> What the exercise asks
Retype the range from the line holding "Todos los números están dis" to the last line of the listing, inclusive, exactly as it appears and with nothing else.

> The input

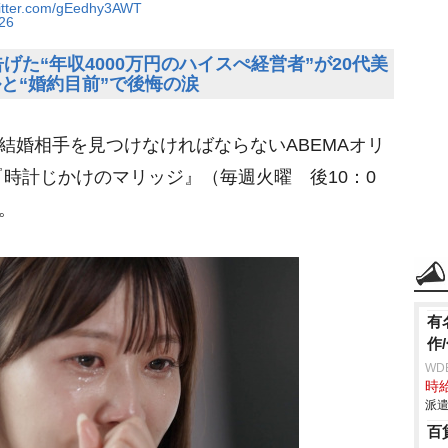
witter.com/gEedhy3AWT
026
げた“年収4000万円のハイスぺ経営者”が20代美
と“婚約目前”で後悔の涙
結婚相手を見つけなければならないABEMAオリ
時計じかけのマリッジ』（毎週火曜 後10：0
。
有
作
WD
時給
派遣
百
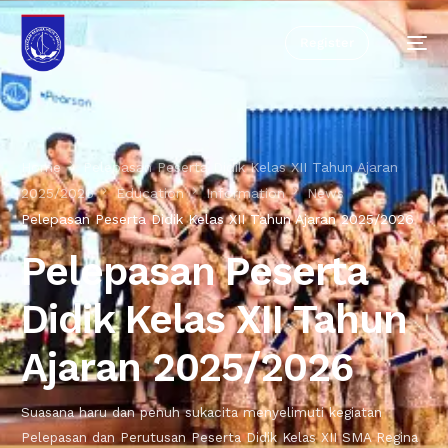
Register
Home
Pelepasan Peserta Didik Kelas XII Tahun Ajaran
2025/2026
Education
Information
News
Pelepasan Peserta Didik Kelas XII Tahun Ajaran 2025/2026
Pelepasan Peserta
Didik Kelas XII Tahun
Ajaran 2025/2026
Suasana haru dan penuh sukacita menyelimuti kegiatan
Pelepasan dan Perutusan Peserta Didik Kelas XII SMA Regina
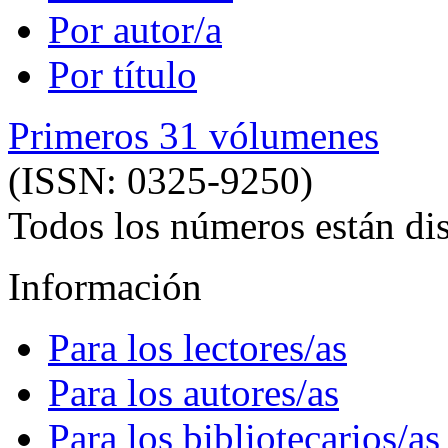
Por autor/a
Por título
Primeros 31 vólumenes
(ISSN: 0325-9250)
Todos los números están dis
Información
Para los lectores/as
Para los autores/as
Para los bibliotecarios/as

> Task solution
Todos los números están dis
Información
Para los lectores/as
Para los autores/as
Para los bibliotecarios/as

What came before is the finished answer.